***** Extracted information *****

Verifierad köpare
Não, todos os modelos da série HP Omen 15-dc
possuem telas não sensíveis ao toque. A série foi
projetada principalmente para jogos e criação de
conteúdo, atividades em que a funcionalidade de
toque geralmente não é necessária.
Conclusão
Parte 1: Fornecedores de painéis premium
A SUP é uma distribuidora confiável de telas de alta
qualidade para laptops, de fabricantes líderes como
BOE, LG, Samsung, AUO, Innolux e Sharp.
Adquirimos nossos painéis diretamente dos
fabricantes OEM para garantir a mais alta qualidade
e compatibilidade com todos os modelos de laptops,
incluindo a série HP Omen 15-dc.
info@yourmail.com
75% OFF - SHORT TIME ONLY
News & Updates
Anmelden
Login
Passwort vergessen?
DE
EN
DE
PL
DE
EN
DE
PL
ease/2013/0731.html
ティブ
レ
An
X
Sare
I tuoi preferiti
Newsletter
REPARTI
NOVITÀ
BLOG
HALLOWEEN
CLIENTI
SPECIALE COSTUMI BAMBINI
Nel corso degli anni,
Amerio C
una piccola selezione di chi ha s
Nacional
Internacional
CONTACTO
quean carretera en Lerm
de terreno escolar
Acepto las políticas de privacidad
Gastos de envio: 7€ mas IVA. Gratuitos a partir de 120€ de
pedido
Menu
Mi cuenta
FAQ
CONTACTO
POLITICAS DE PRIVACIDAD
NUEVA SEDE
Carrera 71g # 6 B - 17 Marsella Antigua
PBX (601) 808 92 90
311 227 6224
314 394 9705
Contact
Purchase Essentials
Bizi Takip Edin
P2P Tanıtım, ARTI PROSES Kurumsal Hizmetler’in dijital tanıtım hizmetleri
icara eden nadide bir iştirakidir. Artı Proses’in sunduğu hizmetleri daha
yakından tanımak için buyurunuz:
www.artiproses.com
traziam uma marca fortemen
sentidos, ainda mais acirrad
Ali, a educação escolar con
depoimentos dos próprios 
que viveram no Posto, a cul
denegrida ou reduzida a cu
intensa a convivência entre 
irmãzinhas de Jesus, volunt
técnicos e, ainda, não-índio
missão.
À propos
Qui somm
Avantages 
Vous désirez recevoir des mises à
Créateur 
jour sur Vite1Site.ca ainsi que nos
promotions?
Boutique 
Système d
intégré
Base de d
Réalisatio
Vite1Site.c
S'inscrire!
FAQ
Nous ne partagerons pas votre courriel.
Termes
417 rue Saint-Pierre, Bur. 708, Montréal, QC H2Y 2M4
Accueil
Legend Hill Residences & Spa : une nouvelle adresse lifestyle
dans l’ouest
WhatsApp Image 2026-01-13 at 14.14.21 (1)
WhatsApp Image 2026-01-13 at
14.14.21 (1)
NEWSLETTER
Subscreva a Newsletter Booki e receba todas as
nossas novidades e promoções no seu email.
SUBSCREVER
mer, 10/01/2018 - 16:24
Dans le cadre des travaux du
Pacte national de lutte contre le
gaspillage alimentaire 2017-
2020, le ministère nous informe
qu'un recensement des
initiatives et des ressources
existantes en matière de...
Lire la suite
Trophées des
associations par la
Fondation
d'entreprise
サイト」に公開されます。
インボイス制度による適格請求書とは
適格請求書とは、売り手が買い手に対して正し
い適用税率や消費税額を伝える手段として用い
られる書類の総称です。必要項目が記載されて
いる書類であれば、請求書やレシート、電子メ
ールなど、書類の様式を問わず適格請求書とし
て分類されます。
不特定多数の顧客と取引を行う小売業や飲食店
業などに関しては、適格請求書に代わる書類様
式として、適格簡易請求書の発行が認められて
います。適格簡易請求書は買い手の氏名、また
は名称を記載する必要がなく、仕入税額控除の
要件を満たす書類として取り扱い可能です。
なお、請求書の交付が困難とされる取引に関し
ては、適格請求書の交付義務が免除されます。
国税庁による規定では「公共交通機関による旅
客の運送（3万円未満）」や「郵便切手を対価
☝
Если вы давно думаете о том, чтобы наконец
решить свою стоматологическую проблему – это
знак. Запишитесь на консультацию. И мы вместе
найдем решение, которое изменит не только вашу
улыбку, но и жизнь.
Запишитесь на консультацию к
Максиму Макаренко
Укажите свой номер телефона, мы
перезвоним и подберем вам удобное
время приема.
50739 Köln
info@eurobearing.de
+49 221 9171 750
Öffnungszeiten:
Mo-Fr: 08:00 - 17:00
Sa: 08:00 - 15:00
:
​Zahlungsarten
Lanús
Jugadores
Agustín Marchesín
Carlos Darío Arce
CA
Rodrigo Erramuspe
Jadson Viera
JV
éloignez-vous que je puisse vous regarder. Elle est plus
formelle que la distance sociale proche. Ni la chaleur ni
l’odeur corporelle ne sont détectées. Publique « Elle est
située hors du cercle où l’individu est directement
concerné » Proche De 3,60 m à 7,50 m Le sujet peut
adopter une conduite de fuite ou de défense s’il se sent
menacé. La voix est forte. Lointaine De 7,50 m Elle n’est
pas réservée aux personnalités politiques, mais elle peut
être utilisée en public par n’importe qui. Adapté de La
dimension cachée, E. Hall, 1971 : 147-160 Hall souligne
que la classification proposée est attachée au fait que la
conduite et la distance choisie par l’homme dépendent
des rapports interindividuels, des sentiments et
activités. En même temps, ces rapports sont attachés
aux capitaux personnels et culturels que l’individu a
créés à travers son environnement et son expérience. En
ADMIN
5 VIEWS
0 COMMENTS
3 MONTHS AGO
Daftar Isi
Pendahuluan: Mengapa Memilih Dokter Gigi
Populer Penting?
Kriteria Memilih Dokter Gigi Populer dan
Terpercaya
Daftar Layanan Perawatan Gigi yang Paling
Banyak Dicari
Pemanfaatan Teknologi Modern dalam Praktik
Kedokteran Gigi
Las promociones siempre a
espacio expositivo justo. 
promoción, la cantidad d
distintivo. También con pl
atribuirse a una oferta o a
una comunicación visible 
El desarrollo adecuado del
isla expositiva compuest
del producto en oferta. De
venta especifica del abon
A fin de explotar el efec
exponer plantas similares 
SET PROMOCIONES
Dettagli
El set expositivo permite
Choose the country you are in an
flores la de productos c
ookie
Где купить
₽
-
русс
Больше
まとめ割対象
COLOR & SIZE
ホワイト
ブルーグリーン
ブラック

*****

> Exercise goal:
All lines from the opening of the records through the line where "BOE, LG, Samsung, AUO, Innolux e Sharp." occurs are to be output verbatim. No other line belongs in the answer.

> Response:
Verifierad köpare
Não, todos os modelos da série HP Omen 15-dc
possuem telas não sensíveis ao toque. A série foi
projetada principalmente para jogos e criação de
conteúdo, atividades em que a funcionalidade de
toque geralmente não é necessária.
Conclusão
Parte 1: Fornecedores de painéis premium
A SUP é uma distribuidora confiável de telas de alta
qualidade para laptops, de fabricantes líderes como
BOE, LG, Samsung, AUO, Innolux e Sharp.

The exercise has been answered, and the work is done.